Five men who went to sleep on the streets of Chinatown were beaten in the middle of the night in the beginning of October. Four of them died. They all fit into the fabric of our community in some way or another. In a special series, Courtney Gross takes a look at the lives that were lost — the victims of a tragedy that has shed light on the dangers of living and sleeping on New York City's streets. This is part four of her four-part series.
October 5 was a chilly and windy night. Florencio Moran went to sleep on East Broadway alongside two other men.
That's where he was beaten to death.
Moran was the youngest of the four victims, struck down in the middle of the night for using the street as a place to sleep. He was just 39 years old.
- Part 1: Nazario Vazquez Villegas: Why a Man Who Had a Home to Go to Died While Sleeping on the Streets of Chinatown
- Part 2: Chuen Kwok: Why an 83-Year-Old Man Found Himself Homeless in the Twilight of His Life
Little is known about him. We only have one picture. He was the last victim to be identified. It took officials nearly two weeks to get his name. They are still searching for his family.
We know he was from Mexico, from the state of Guerrero. The Mexican consulate is looking for relatives. So far, no luck.
Moran had friends, a family of sorts, men who banded together in Chinatown and slept on the streets. Luis Rodriguez was closest to him.
(Luis Rodriguez (right) sits on a park bench in Manhattan with another homeless man, preparing for a night on the streets.)
"Florencio was my good friend,” said Rodriguez. “I have known him for about that time, for about two years that I have been in the streets."
His group of friends could often be found at a small park in lower Manhattan in the evening hours.
"We would just hang out,” said Rodriguez. “Have a couple drinks, hang out.
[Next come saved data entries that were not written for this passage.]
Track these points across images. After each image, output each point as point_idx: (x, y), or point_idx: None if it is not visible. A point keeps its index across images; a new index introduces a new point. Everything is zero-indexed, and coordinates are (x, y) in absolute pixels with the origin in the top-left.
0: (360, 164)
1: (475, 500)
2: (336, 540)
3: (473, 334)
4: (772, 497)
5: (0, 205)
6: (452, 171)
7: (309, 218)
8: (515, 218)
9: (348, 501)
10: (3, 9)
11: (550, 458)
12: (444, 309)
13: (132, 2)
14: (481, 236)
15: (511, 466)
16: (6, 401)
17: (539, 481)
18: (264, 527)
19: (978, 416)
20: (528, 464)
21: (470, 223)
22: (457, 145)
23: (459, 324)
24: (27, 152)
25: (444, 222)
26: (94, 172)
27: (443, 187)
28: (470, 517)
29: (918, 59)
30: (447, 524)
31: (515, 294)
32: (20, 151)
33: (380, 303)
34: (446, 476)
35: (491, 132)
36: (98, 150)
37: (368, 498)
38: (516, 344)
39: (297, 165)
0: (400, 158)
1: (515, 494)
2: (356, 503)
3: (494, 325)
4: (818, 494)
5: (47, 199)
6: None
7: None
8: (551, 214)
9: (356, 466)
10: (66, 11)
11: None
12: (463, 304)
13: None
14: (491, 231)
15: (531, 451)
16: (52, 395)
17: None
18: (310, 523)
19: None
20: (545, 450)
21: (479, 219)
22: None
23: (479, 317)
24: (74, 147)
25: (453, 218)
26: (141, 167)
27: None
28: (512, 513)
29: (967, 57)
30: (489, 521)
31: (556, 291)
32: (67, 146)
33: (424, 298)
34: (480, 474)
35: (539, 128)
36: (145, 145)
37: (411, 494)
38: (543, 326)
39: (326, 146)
I met him ‘cause he used to like going to the casino. Just like hanging out, making money, that's how I met him."
They drank together. They took buses to casinos in Pennsylvania together. They slept on the streets together. A life often in the dark, veiled from society as we know it.
"Just the typical friend that would be there for you, I mean, I hate to say it: if you needed a drink, if you had the shakes or something, he would be there for you,” said Rodriguez. “He would be there for you to give you the sweater off his back. He was a very nice, very beautiful, humble guy."
We're told Moran at one point wanted to be a professional boxer — dreams dashed, Rodriguez said, by a string of bad luck.
"You wonder how some people just have the worst luck. For some reason or another, they have a terrible life," said Rodriguez.
Abraham Bautista also spent time with Moran on the street. He knew few details about the man he once was.
"He was my friend and we also sometimes, we share a beer,” Bautista said. “Every time they see me and run to me and ask me for money to get more beer. We never talk about family. We talk about someday going back to Mexico, but we never had a date."
Moran's story isn't unusual. Anonymity is the language of the streets, where sometimes the homeless simply graze by the services they need.
"We bring meals to people living on the streets, so basically it's the lowest threshold way to provide food for folks,” said Giselle Routhier, who works with the Coalition for the Homeless. “We go to where people are and hand out hot meals. So it turns out we knew almost all the gentleman that were killed or injured in this instance a few weeks ago, because we feed them every night.
"What folks may be doing to survive on the streets, or to deal with problems or trauma they are facing in their lives, may not differ from the kind of coping mechanisms that people who have a home face, but they are forced to do it in public, right? They don't have the privacy of their own home to cope with the issues they are facing. So at the end of the day, the issue that needs to be solved is homelessness and their access to a safe, private space."
We know Moran was offered help from city officials at one point years ago — part of the outreach officials do. But he refused, choosing the streets instead.